Macho-Lyrics der Marke "Too Hot To Handle" waren gestern. Der Text von "Storyville" beleuchtet den geläuterten Ehemann: "If i did not met you, where whould i be, sleeping in a park under a shady tree". Musikalisch hat die elegische Nummer was von Springsteens "Streets Of Philadelphia" und versprüht die Dramatik von U.F.O.s großem Zauberepos "Love To Love".

Ambivalenz und britischer Humor sind in den Lyrics allgegenwärtig. Man hat Moggs verschmitztes Lächeln bei den Zeilen "Just the sunny side of heaven i am on the dark side of the street" förmlich vor Augen. Musikalisch sticht bei diesem Track das Gitarrendoppel mit dem alten Haudegen Carter und seinem jungem Sidekick Tommy Gentry heraus, aus dessen Licks der Geist von Schenker durch die Boxen weht.

Atmosphärische, klassische Zwischenspiele etwa zwischen "Princess Bride" und "Other Peoples Life" verdeutlichen, dass Mogg aus einer Zeit stammt, in der die Kunstform Album die bestimmende Visitenkarte im Kontext der handgemachten Musik gewesen ist. Das Faible für Orchesterstücke scheint ebenfalls mit dem klitzekleinen "Rhapsody In Blue"-Zitat in Wort und Ton im Stück "Weather" durch.
----------------
ZU ERLEDIGENDE AUFGABEN
(a) Aktualisiere den Abschnitt der Rezension von „Macho-Lyrics der Marke“ bis hinunter zu „die Boxen weht.“, indem du „Humor“ durch „Witz“ ersetzt, und gib den ganzen Abschnitt wieder.
(b) Führe die Rezension im Anschluss an ihren letzten Satz weiter.
Die Einträge stehen in keinem Zusammenhang mit der Rezension.
----------------
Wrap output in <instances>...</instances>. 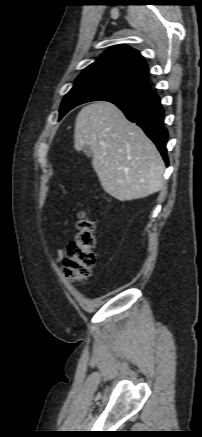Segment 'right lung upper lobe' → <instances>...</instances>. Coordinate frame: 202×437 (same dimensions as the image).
Instances as JSON below:
<instances>
[{
    "mask_svg": "<svg viewBox=\"0 0 202 437\" xmlns=\"http://www.w3.org/2000/svg\"><path fill=\"white\" fill-rule=\"evenodd\" d=\"M89 71L114 72L140 82H147L148 66L138 51L125 45H118L108 49L83 70V72Z\"/></svg>",
    "mask_w": 202,
    "mask_h": 437,
    "instance_id": "obj_1",
    "label": "right lung upper lobe"
}]
</instances>
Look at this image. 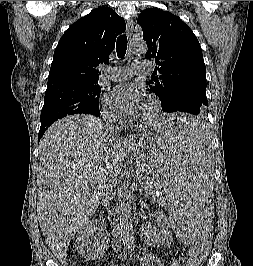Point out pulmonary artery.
Masks as SVG:
<instances>
[{
	"instance_id": "pulmonary-artery-1",
	"label": "pulmonary artery",
	"mask_w": 253,
	"mask_h": 266,
	"mask_svg": "<svg viewBox=\"0 0 253 266\" xmlns=\"http://www.w3.org/2000/svg\"><path fill=\"white\" fill-rule=\"evenodd\" d=\"M149 69V63L147 61L141 60L136 61L130 67L108 68V72L112 80L121 81L128 79L133 73H140Z\"/></svg>"
}]
</instances>
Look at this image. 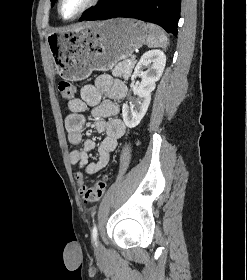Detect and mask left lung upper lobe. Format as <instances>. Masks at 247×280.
Masks as SVG:
<instances>
[{
    "mask_svg": "<svg viewBox=\"0 0 247 280\" xmlns=\"http://www.w3.org/2000/svg\"><path fill=\"white\" fill-rule=\"evenodd\" d=\"M51 1H54V0H51ZM109 0H101V2L97 5V6H95L94 8H96V7H98V6H102V5H104L105 3H107ZM93 8V9H94ZM92 9V10H93ZM91 11V10H90Z\"/></svg>",
    "mask_w": 247,
    "mask_h": 280,
    "instance_id": "5c2ea615",
    "label": "left lung upper lobe"
}]
</instances>
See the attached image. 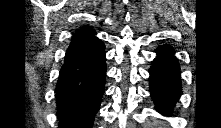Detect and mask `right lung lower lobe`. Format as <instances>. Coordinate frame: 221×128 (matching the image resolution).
I'll use <instances>...</instances> for the list:
<instances>
[{"instance_id": "right-lung-lower-lobe-1", "label": "right lung lower lobe", "mask_w": 221, "mask_h": 128, "mask_svg": "<svg viewBox=\"0 0 221 128\" xmlns=\"http://www.w3.org/2000/svg\"><path fill=\"white\" fill-rule=\"evenodd\" d=\"M105 77V47L100 39L70 44L55 90L59 128L92 127Z\"/></svg>"}]
</instances>
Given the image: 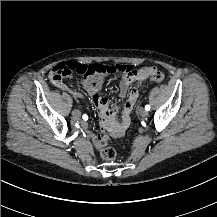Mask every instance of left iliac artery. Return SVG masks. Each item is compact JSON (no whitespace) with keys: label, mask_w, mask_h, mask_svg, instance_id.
Listing matches in <instances>:
<instances>
[{"label":"left iliac artery","mask_w":217,"mask_h":217,"mask_svg":"<svg viewBox=\"0 0 217 217\" xmlns=\"http://www.w3.org/2000/svg\"><path fill=\"white\" fill-rule=\"evenodd\" d=\"M145 110L149 111L150 110V105H146Z\"/></svg>","instance_id":"left-iliac-artery-1"}]
</instances>
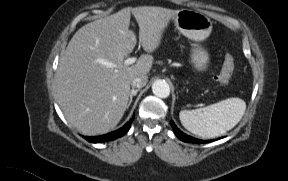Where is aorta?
<instances>
[{
  "instance_id": "aorta-1",
  "label": "aorta",
  "mask_w": 288,
  "mask_h": 181,
  "mask_svg": "<svg viewBox=\"0 0 288 181\" xmlns=\"http://www.w3.org/2000/svg\"><path fill=\"white\" fill-rule=\"evenodd\" d=\"M152 92L160 98H167L170 94L169 84L165 80H156L152 85Z\"/></svg>"
}]
</instances>
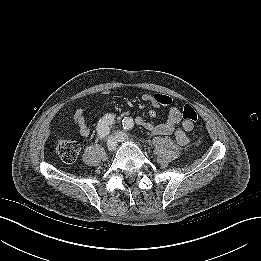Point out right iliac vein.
I'll use <instances>...</instances> for the list:
<instances>
[{"label": "right iliac vein", "mask_w": 261, "mask_h": 261, "mask_svg": "<svg viewBox=\"0 0 261 261\" xmlns=\"http://www.w3.org/2000/svg\"><path fill=\"white\" fill-rule=\"evenodd\" d=\"M107 148L110 152H113L117 148V141L113 136H109L107 139Z\"/></svg>", "instance_id": "right-iliac-vein-1"}]
</instances>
----------------
ERWARTETE ERGEBNISSE
(a)
Macho-Lyrics der Marke "Too Hot To Handle" waren gestern. Der Text von "Storyville" beleuchtet den geläuterten Ehemann: "If i did not met you, where whould i be, sleeping in a park under a shady tree". Musikalisch hat die elegische Nummer was von Springsteens "Streets Of Philadelphia" und versprüht die Dramatik von U.F.O.s großem Zauberepos "Love To Love".

Ambivalenz und britischer Witz sind in den Lyrics allgegenwärtig. Man hat Moggs verschmitztes Lächeln bei den Zeilen "Just the sunny side of heaven i am on the dark side of the street" förmlich vor Augen. Musikalisch sticht bei diesem Track das Gitarrendoppel mit dem alten Haudegen Carter und seinem jungem Sidekick Tommy Gentry heraus, aus dessen Licks der Geist von Schenker durch die Boxen weht.

(b)
Das Cover trägt das weiterhin ungebrochene Selbstverständnis zur Schau. Auf die polierte Protz-Karre fällt das Spotlight, umgeben von Neonlichtern und einer schmissigen Absteige in nocturner Atmosphäre. Weibliche Duette und Backings gibt es ebenfalls in "Tinker Tailor" oder "Sunny Side Of Heaven", was die deklamatorisch weiterhin beeindruckende, aber mit Blick auf den Stimmumfang limitierte Stimme von Phil Mogg unterstützt.

Die Aufnahmen haben passenderweise im Studio von Steve Harris stattgefunden, dessen Stammformatiom Iron Maiden jedem Konzert als Einspieler "Doctor, Doctor" voranschickt. Eine Hand wäscht die andere. Die vielseitigen Rock'n'Roll-Weisheiten, die das Quintett preisgibt, zeigen, dass Mogg noch Bock auf Rock hat und längst nicht gewillt ist, sich auf das Altenteil zu verlegen.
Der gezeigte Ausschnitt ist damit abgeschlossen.